TASK INPUTS:
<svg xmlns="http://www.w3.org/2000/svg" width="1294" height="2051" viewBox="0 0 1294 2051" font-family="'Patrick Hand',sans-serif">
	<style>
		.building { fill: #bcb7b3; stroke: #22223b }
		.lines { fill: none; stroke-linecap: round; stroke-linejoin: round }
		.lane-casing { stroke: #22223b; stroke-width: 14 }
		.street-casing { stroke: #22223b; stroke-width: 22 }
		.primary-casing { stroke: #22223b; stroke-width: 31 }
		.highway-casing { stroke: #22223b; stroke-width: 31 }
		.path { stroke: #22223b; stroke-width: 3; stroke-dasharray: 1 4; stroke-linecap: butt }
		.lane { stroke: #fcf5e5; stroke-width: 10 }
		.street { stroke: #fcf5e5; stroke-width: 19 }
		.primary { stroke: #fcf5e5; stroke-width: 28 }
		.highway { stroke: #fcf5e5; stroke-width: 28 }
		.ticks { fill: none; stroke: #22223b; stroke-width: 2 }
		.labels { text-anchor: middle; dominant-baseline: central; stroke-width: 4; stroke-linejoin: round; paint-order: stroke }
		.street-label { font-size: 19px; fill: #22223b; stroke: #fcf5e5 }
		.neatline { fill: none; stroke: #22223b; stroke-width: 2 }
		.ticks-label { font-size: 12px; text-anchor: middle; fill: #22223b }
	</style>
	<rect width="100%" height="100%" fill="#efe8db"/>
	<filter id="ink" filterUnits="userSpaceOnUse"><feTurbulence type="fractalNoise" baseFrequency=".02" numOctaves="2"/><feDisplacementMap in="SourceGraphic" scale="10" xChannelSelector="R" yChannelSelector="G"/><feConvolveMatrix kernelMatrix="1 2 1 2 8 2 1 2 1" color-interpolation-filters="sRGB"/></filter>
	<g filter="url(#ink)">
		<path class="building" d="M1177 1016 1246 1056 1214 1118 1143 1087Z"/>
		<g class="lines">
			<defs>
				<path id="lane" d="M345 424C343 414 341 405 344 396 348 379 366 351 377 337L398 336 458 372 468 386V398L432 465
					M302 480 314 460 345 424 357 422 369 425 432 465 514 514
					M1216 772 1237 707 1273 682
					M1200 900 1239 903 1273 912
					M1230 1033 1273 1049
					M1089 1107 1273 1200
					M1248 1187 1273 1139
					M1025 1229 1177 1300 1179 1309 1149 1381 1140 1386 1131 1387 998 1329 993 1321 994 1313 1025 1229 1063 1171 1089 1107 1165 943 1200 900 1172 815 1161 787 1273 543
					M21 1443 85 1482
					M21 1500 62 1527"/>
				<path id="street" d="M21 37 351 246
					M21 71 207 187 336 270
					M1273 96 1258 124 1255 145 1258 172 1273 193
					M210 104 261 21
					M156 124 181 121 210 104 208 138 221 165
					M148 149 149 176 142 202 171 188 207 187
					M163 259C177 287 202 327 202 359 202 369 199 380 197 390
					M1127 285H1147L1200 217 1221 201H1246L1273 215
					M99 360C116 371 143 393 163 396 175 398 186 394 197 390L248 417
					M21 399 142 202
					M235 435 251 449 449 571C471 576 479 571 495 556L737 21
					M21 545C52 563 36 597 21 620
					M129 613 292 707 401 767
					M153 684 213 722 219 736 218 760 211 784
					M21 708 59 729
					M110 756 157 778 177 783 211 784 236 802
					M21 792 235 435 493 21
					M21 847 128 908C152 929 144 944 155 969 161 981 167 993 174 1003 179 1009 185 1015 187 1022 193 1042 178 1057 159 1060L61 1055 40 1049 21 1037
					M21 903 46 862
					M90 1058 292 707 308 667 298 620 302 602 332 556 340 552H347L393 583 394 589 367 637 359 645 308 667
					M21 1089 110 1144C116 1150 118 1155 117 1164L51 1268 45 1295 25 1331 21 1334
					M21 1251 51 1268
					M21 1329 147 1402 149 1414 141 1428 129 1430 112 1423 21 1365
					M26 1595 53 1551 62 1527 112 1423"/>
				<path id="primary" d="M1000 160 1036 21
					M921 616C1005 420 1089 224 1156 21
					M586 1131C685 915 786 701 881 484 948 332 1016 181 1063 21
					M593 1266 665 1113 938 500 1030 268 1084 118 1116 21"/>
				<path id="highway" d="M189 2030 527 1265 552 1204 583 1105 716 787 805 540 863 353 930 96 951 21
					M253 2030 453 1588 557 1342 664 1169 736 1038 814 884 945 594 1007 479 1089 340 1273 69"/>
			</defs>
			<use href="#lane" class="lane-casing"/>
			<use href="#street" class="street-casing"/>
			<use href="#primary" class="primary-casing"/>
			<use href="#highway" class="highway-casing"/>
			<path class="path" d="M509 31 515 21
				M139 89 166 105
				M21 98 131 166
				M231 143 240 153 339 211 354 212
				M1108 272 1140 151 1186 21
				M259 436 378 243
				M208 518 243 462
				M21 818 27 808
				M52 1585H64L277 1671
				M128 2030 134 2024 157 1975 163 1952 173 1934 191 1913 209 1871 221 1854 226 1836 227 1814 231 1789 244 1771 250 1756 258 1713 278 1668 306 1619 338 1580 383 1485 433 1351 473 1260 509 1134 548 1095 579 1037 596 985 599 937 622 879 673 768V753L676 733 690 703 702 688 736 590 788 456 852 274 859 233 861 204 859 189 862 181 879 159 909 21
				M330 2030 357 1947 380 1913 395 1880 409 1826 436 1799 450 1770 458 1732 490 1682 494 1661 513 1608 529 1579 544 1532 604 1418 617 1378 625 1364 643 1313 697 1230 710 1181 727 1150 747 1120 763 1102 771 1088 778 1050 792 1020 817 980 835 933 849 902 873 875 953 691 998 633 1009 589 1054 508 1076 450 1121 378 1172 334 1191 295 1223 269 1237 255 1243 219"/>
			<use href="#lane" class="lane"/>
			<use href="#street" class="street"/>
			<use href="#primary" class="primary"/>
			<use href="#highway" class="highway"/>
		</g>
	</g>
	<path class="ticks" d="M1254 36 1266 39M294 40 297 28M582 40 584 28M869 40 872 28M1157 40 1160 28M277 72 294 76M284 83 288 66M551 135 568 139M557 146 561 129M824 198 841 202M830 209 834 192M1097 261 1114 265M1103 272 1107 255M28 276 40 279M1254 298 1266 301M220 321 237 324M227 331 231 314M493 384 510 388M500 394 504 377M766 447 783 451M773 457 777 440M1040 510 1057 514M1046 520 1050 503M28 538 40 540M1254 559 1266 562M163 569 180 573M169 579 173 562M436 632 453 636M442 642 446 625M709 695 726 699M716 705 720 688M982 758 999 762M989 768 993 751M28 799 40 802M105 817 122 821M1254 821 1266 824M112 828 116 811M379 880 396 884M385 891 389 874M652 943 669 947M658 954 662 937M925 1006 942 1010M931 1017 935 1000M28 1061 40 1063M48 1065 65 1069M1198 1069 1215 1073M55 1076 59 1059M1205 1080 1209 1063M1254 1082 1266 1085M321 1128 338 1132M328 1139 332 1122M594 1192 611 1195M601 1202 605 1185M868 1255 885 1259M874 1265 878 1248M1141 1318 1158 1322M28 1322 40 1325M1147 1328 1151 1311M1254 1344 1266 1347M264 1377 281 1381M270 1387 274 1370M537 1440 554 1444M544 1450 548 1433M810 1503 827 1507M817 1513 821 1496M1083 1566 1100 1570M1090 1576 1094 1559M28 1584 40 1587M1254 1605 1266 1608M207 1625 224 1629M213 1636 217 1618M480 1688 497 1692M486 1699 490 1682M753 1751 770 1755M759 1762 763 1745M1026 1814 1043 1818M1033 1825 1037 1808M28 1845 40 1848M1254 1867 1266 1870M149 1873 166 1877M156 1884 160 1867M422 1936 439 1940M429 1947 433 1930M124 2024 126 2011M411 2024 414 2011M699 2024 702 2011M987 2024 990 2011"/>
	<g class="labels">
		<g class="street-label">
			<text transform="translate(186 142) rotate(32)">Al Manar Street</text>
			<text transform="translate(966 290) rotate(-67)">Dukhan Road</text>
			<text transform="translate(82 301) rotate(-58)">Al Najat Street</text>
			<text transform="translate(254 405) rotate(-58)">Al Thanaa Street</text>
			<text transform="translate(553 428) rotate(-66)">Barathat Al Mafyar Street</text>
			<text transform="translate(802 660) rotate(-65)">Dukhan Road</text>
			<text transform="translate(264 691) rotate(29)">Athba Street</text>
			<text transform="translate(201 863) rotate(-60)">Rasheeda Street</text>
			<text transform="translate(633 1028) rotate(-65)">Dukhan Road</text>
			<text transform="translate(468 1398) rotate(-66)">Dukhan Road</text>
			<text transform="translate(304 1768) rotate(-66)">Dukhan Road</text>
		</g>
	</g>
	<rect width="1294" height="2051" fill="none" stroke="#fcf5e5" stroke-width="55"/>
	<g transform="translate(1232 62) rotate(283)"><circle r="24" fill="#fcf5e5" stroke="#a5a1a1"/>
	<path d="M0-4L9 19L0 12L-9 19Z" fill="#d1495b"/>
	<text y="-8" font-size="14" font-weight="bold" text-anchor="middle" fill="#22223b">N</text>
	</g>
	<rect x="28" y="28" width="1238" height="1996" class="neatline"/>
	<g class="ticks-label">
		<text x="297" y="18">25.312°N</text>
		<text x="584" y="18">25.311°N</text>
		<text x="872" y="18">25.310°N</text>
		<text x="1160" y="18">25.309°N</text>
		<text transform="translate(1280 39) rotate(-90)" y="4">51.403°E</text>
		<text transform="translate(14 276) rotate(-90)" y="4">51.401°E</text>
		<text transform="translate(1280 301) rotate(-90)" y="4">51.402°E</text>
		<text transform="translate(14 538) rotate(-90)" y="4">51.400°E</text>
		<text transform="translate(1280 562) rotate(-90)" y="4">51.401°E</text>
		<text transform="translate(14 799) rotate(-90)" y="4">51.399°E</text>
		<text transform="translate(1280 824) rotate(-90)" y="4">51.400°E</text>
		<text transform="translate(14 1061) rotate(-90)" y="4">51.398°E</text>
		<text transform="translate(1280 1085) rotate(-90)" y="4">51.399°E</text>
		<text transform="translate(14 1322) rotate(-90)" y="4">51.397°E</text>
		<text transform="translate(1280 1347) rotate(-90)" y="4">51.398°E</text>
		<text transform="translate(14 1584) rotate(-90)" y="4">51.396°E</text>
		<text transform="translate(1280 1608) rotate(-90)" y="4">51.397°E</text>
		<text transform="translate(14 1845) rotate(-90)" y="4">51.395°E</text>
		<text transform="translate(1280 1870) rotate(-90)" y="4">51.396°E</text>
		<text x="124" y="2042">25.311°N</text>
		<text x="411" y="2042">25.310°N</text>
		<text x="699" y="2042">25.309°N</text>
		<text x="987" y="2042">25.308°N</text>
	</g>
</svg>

ABOUT THIS EXERCISE: Reproduce, word for word and in full, only the lines above that start at the line with "M21 1251 51 1268" and run through the line with "M128 2030 134", both ends included.

SOLVED EXERCISE:
					M21 1251 51 1268
					M21 1329 147 1402 149 1414 141 1428 129 1430 112 1423 21 1365
					M26 1595 53 1551 62 1527 112 1423"/>
				<path id="primary" d="M1000 160 1036 21
					M921 616C1005 420 1089 224 1156 21
					M586 1131C685 915 786 701 881 484 948 332 1016 181 1063 21
					M593 1266 665 1113 938 500 1030 268 1084 118 1116 21"/>
				<path id="highway" d="M189 2030 527 1265 552 1204 583 1105 716 787 805 540 863 353 930 96 951 21
					M253 2030 453 1588 557 1342 664 1169 736 1038 814 884 945 594 1007 479 1089 340 1273 69"/>
			</defs>
			<use href="#lane" class="lane-casing"/>
			<use href="#street" class="street-casing"/>
			<use href="#primary" class="primary-casing"/>
			<use href="#highway" class="highway-casing"/>
			<path class="path" d="M509 31 515 21
				M139 89 166 105
				M21 98 131 166
				M231 143 240 153 339 211 354 212
				M1108 272 1140 151 1186 21
				M259 436 378 243
				M208 518 243 462
				M21 818 27 808
				M52 1585H64L277 1671
				M128 2030 134 2024 157 1975 163 1952 173 1934 191 1913 209 1871 221 1854 226 1836 227 1814 231 1789 244 1771 250 1756 258 1713 278 1668 306 1619 338 1580 383 1485 433 1351 473 1260 509 1134 548 1095 579 1037 596 985 599 937 622 879 673 768V753L676 733 690 703 702 688 736 590 788 456 852 274 859 233 861 204 859 189 862 181 879 159 909 21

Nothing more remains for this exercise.